◆ **Selection**:
* begin *
On Thu, Jun 25, 2009 at 08:47:59AM -0400, Greg Freemyer wrote:
> Aneesh,
> 
> Can you provide the below requested info?
> 
> Thanks
> Greg
> 
> On Tue, Jun 23, 2009 at 8:11 PM, Andreas Dilger<adilger@sun.com> wrote:
> > On Jun 23, 2009  20:02 -0400, Greg Freemyer wrote:
> >> On Tue, Jun 23, 2009 at 7:19 PM, Andreas Dilger<adilger@sun.com> wrote:
> >> > On Jun 23, 2009  17:25 +0900, Akira Fujita wrote:
> >> >> alloc_flag of ext4_alloc_rule structure is set as "mandatory" or "advisory".
> >> >> Restricted blocks with "mandatory" are never used by block allocator.
> >> >> But in "advisory" case, block allocator is allowed to use restricted blocks
> >> >> when there are no free blocks on FS.
> >> >
> >> > Would it make more sense to implement the range protections via the
> >> > existing preallocation ranges (PA)?  An inode can have multiple
> >> > PAs attached to it to have it prefer allocations from that range.
> >> >
> >> > We could also attach PAs to the superblock to prevent other files from
> >> > allocating out of those ranges.  This would work better with the existing
> >> > allocation code instead of creating a second similar mechanism.
> >>
> >> Where can I find documentation about how PA works?  Or is it just in
> >> the source?  If so, what are one or two calls that cause the PA ranges
> >> to be set, etc.
> >

Mostly the source. Some of mballoc details are documented in the ols
2008 paper. Regarding some of the functions

ext4_mb_use_preallocated -> allocate from PA
ext4_mb_new_preallocation -> Create new PA.

Source code also have some documentation that explains how mballoc use
PA.

-aneesh
--
To unsubscribe from this list: send the line "unsubscribe linux-ext4" in
the body of a message to majordomo@vger.kernel.org
More majordomo info at  http://vger.kernel.org/majordomo-info.html
Akira Fujita - Aug. 7, 2009, 6:42 a.m.
Hi Andreas,

Andreas Dilger wrote:
> On Jun 23, 2009  17:25 +0900, Akira Fujita wrote:
>> alloc_flag of ext4_alloc_rule structure is set as "mandatory" or "advisory".
>> Restricted blocks with "mandatory" are never used by block allocator.
* end *
◆ **Data supplied**:
* begin *
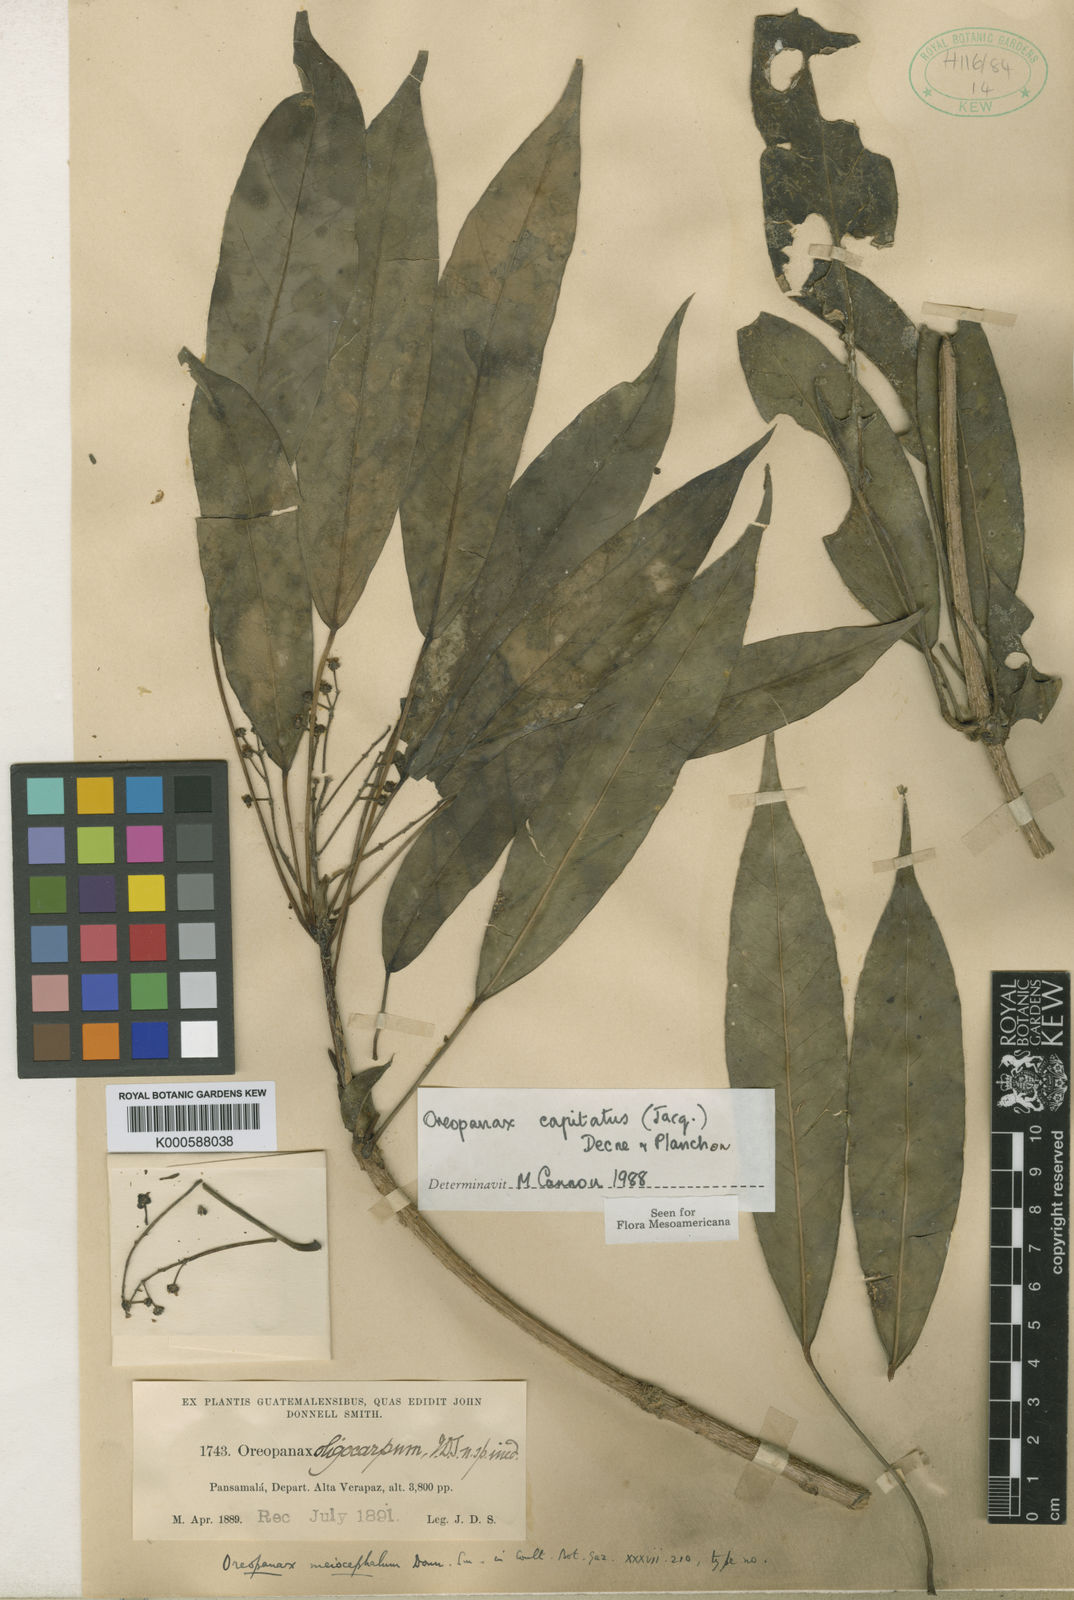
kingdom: Plantae
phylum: Tracheophyta
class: Magnoliopsida
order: Apiales
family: Araliaceae
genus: Oreopanax
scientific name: Oreopanax capitatus
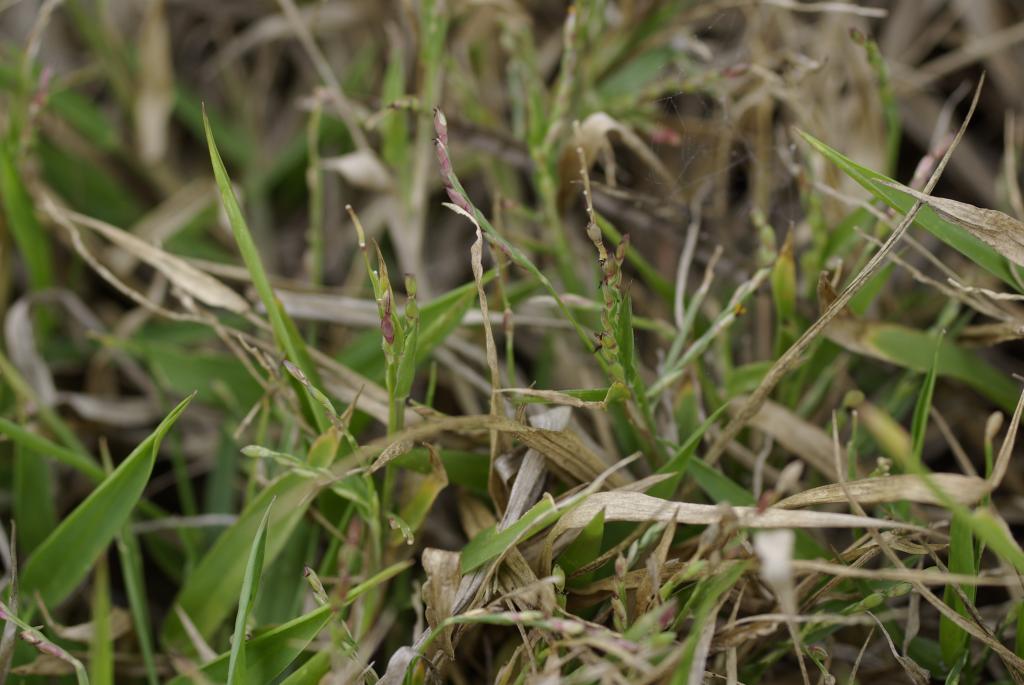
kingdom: Plantae
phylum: Tracheophyta
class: Liliopsida
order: Poales
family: Poaceae
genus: Urochloa
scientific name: Urochloa subquadripara
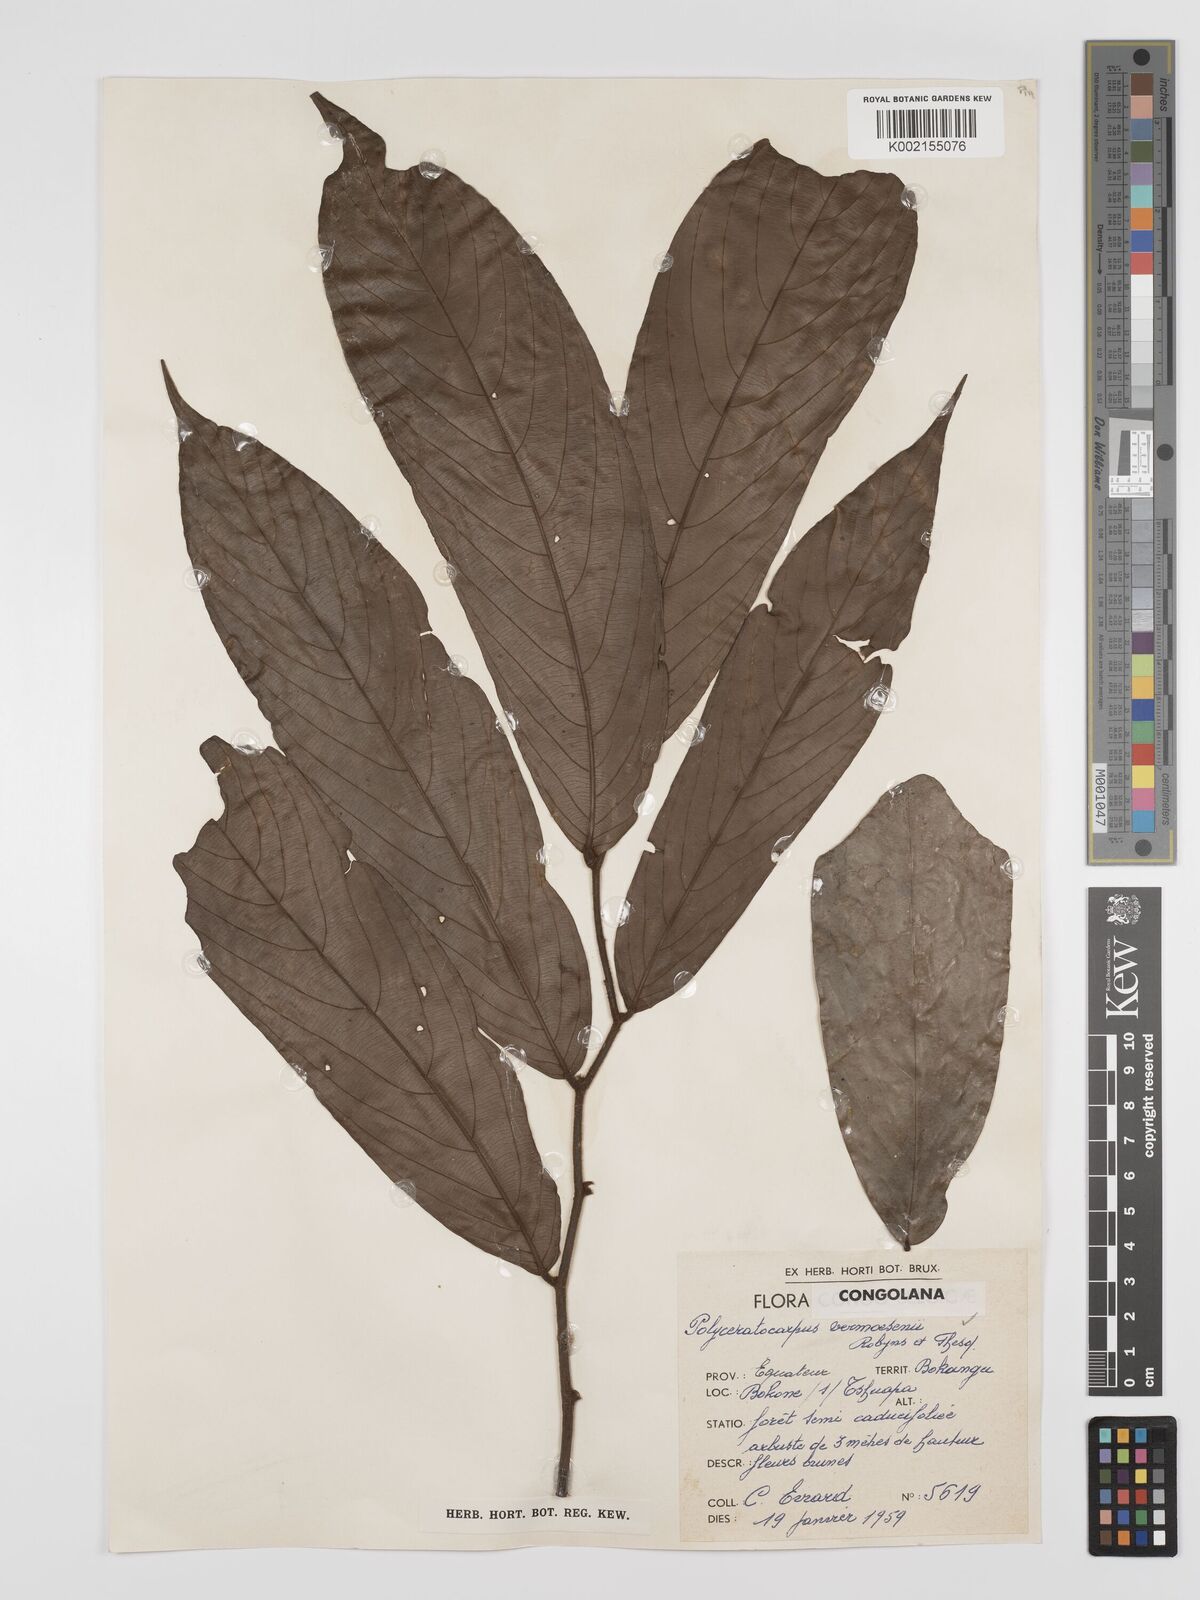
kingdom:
* end *
◆ **Brief 1**: Please reproduce the mailing list thread word for word from "Mostly the source." to "Create new PA.".
◆ **Brief 2**: According to the mailing list thread, which function creates a new PA?
◆ **Brief 3**: Write a continuation of the mailing list thread, picking up after its final line.
The records have no connection to the mailing list thread.

◆ **Right answer 1**:
Mostly the source. Some of mballoc details are documented in the ols
2008 paper. Regarding some of the functions

ext4_mb_use_preallocated -> allocate from PA
ext4_mb_new_preallocation -> Create new PA.

◆ **Right answer 2**: ext4_mb_new_preallocation

◆ **Right answer 3**:
>> But in "advisory" case, block allocator is allowed to use restricted blocks
>> when there are no free blocks on FS.
> 
> Would it make more sense to implement the range protections via the
> existing preallocation ranges (PA)?  An inode can have multiple
> PAs attached to it to have it prefer allocations from that range.
> 
> We could also attach PAs to the superblock to prevent other files from
> allocating out of those ranges.  This would work better with the existing
> allocation code instead of creating a second similar mechanism.

Thank you for comments.

I have considered about the block allocation control with preallocation (PA).
This is my new implementation idea.

a. Block allocation restriction (balloc restriction)
   Redesigned balloc restriction ioctl (EXT4_IOC_BALOC_CONTROL) can set
   and clear protected ranges with flag.
   And balloc restriction used a new type PA (MB_RESTRICT_PA),
   not inode PA (MB_INODE_PA) and group PA (MB_GROUP_PA).

   Previous my patch set has implemented two restriction types: mandatory
   (never used by block allocator) and advisory (used if there is
   no other free blocks to allocate).
   But, to make more simple, I implement only mandatory mode.

   With "SET_BALLOC_RESTRICTION" flag, this ioctl sets MB_RESTRIT_PA,
   and blocks in this PA covers are protected from other block allocator.
   If you want to use these ranges, call with "CLR_BALLOC_RESTRICTIOIN" flag.

   EXT4_IOC_BALLOC_CONTROL calls ext4_mb_new_blocks().  It tries to check
   whether specified range blocks are free or not with mballoc routine.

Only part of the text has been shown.